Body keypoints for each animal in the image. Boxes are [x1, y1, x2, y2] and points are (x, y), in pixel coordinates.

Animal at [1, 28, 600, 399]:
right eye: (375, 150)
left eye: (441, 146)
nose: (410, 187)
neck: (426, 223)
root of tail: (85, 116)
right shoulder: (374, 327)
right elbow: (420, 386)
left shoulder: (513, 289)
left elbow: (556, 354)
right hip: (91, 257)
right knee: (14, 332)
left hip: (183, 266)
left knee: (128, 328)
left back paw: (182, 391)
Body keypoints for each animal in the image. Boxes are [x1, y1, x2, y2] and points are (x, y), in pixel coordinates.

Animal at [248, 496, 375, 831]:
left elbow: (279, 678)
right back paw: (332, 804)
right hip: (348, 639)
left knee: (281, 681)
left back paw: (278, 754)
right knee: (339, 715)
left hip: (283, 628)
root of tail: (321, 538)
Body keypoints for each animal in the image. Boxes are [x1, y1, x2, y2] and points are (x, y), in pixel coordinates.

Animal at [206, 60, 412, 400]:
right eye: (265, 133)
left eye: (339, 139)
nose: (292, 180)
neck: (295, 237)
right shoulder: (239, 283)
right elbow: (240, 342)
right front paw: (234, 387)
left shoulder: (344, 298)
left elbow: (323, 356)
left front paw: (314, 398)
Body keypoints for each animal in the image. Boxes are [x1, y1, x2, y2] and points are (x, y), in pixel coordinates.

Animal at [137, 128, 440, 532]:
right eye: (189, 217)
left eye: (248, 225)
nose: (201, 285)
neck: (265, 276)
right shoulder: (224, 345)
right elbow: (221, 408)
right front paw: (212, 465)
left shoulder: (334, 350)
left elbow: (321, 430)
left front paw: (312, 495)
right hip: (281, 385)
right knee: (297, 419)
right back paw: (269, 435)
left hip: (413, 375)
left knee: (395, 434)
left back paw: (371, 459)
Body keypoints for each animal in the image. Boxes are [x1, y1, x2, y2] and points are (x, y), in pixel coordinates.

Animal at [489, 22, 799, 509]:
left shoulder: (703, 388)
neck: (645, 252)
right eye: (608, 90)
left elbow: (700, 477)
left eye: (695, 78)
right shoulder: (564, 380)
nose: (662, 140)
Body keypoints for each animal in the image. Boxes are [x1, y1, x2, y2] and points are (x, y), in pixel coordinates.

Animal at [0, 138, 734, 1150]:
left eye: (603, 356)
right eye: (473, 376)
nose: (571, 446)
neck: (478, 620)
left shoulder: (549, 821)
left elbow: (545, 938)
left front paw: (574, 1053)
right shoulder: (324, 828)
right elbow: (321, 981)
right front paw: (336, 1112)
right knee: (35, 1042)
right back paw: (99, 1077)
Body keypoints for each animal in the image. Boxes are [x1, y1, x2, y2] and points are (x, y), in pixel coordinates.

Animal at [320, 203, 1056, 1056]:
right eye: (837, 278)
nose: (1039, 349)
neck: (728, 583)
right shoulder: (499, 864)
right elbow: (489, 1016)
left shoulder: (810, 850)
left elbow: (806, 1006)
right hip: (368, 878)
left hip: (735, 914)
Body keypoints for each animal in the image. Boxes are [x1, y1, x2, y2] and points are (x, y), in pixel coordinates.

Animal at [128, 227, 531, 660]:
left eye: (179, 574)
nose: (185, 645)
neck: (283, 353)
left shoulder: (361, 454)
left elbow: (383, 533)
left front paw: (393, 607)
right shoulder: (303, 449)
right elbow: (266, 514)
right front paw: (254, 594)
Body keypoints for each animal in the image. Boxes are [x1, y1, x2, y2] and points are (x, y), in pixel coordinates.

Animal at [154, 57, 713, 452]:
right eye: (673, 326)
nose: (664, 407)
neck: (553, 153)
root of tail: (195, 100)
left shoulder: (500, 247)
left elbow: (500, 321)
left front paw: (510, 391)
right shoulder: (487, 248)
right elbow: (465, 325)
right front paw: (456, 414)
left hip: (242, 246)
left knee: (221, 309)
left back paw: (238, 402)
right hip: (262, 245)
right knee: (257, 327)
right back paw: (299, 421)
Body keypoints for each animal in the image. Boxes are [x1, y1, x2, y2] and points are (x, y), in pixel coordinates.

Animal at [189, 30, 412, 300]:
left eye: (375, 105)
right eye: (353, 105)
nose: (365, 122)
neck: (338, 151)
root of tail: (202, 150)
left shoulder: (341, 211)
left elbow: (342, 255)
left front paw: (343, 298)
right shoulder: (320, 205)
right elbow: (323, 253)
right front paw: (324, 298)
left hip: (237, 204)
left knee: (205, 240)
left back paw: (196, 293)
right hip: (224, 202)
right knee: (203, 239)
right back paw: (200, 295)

* [GOAL OF THE EXERCISE] Taking the material above, extract exactly and only the lines from the line with "nose: (201, 285)" to the line with "right front paw: (456, 414)", inclusive of both.

* [EXERCISE RESPONSE]
nose: (201, 285)
neck: (265, 276)
right shoulder: (224, 345)
right elbow: (221, 408)
right front paw: (212, 465)
left shoulder: (334, 350)
left elbow: (321, 430)
left front paw: (312, 495)
right hip: (281, 385)
right knee: (297, 419)
right back paw: (269, 435)
left hip: (413, 375)
left knee: (395, 434)
left back paw: (371, 459)
Body keypoints for each animal in the image. Boxes are [x1, y1, x2, y2] and points are (x, y), in pixel coordinates.

Animal at [489, 22, 799, 509]:
left shoulder: (703, 388)
neck: (645, 252)
right eye: (608, 90)
left elbow: (700, 477)
left eye: (695, 78)
right shoulder: (564, 380)
nose: (662, 140)
Body keypoints for each animal in the image. Boxes are [x1, y1, x2, y2] and points are (x, y), in pixel coordinates.

Animal at [0, 138, 734, 1150]:
left eye: (603, 356)
right eye: (473, 376)
nose: (571, 446)
neck: (478, 620)
left shoulder: (549, 821)
left elbow: (545, 938)
left front paw: (574, 1053)
right shoulder: (324, 828)
right elbow: (321, 981)
right front paw: (336, 1112)
right knee: (35, 1042)
right back paw: (99, 1077)
Body keypoints for each animal in the image. Boxes are [x1, y1, x2, y2] and points are (x, y), in pixel coordinates.

Animal at [320, 203, 1056, 1056]:
right eye: (837, 278)
nose: (1039, 349)
neck: (728, 583)
right shoulder: (499, 864)
right elbow: (489, 1016)
left shoulder: (810, 850)
left elbow: (806, 1006)
right hip: (368, 878)
left hip: (735, 914)
Body keypoints for each animal in the image. Boxes are [x1, y1, x2, y2] and points are (x, y), in pixel coordinates.

Animal at [128, 227, 531, 660]:
left eye: (179, 574)
nose: (185, 645)
neck: (283, 353)
left shoulder: (361, 454)
left elbow: (383, 533)
left front paw: (393, 607)
right shoulder: (303, 449)
right elbow: (266, 514)
right front paw: (254, 594)
Body keypoints for each animal in the image. Boxes are [x1, y1, x2, y2] and points are (x, y), in pixel coordinates.

Animal at [154, 57, 713, 452]:
right eye: (673, 326)
nose: (664, 407)
neck: (553, 153)
root of tail: (195, 100)
left shoulder: (500, 247)
left elbow: (500, 321)
left front paw: (510, 391)
right shoulder: (487, 248)
right elbow: (465, 325)
right front paw: (456, 414)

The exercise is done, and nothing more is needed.